A buddy and I are coming up tomorrow to give it a go...is the river too high to fish right now? We're trailering the boat up, is a 16' too big? I'm hoping that I can hook up with my first chromer ever! Any advice on where we should launch or area to target? Any and all information would be greatly appreciated, pm's are definitely desirable...thanks for your time guys!

posted using Outdoor Hub Campfire


----------



## Waz_51 (Jan 10, 2010)

Anybody? We'll be arriving around noon...If anybody wants to trade info, I'd be happy to help you find walleye or perch in the Saginaw Bay system 

posted using Outdoor Hub Campfire


----------



## ausable_steelhead (Sep 30, 2002)

Look around dude...lots of posts in this section. It is very fishable...


----------



## Waz_51 (Jan 10, 2010)

i have been but there really isnt anything going on in here the last couple of days...ive read every single thread that shows up on the first page! i look at the streamflow charts and they say that the river is around the 85th percentile and higher than normal...im not from the area so thats why i asked for the help because i dont know what IS fishable on that river...not only that, we were looking for some launching information and possible general areas to give fishing a shot...since were both new to the area, i figured that id try to enlist the help of some people "in the know" but apparently that was a bad idea...ive received help in other forums on similarly asked questions, even west side trout rivers, but not a single response here...i guess we'll just try to figure it out on our own, sorry for the inconvenience!


----------



## JBooth (Sep 21, 2009)

Rule of thumb: if it isn't being talked about there is a reason. 

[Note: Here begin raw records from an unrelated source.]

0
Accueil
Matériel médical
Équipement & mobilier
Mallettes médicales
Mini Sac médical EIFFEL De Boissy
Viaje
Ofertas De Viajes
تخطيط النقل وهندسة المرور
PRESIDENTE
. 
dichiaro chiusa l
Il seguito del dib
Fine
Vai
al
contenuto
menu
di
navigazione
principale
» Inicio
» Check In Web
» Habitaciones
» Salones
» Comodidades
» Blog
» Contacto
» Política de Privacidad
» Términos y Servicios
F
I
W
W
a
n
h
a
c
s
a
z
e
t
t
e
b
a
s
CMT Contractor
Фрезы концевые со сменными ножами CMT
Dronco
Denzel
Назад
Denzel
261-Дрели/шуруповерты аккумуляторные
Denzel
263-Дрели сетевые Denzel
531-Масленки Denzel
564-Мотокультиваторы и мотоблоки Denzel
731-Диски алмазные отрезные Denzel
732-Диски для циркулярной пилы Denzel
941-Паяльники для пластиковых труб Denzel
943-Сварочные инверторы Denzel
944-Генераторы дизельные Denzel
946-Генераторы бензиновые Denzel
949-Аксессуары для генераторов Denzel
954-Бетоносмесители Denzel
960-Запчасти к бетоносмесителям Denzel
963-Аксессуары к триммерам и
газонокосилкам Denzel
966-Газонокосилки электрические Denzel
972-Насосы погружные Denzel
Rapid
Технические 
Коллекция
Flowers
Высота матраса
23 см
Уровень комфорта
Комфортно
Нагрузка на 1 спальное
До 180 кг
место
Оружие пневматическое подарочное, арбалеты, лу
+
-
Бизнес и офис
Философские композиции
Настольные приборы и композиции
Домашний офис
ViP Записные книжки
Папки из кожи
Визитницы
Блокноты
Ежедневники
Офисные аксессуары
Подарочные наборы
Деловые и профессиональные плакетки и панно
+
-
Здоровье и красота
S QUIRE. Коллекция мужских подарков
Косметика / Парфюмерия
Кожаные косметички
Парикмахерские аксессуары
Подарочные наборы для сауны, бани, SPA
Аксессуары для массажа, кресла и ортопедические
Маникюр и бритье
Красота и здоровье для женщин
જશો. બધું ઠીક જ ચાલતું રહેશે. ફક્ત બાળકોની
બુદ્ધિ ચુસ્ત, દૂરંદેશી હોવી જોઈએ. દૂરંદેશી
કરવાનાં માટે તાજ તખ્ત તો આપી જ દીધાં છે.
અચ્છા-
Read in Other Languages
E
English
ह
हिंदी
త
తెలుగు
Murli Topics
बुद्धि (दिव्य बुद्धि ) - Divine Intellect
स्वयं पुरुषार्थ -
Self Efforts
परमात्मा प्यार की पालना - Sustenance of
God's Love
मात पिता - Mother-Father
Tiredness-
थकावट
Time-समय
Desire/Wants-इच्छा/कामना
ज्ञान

Posted using Outdoor Hub Campfire


----------



## Waz_51 (Jan 10, 2010)

JBooth said:


> Rule of thumb: if it isn't being talked about there is a reason.
> 
> 
> 
> ...


Lmao I hear ya there...we can figure out where the fish are but the most important thing that I need to know is where should we launch at...we're heading up now so I'll be sure to report back 

posted using Outdoor Hub Campfire


----------



## DXT Deer Slayer (Nov 14, 2009)

Currently headed North and prepared to harass steel wherever they may be holding.


----------



## ausable_steelhead (Sep 30, 2002)

Waz...I didn't mean to come off like a dick. It's been like this all spring though:lol:! Normal flow for spring on the AS is 2000cfs, so the current 2300cfs is very fishable. The water is all the way up to 46*...so game on. There should be a ton of walleye in there still.


----------



## DGuw85 (Jan 26, 2011)

I swear the trout fishing part of this forum us the most cryptic, unhelpful section of this sight. Nobody seems to want to help other like mined people. The mans not looking for you're holes our hot baits, just a spot to launch his boat and if its worth his time. Geesh!!

posted using Outdoor Hub Campfire


----------



## Ralph Smith (Apr 1, 2003)

Waz, sorry I didn't read this one sooner. Rhea rd., the whirlpool, and down at the Ausable river store all launch spots. Beside down in town near mouth. Just drive down the rd. to left at light in town after crossing bridge and you'll find them all. I personally if I had a boat and wanted to fish, I'd put in at whirlpool and go up to drift back, or Ausable store and do same. If you hit something, you can always drift down to truck. If your downriver with a problem, your just s.o.l.


----------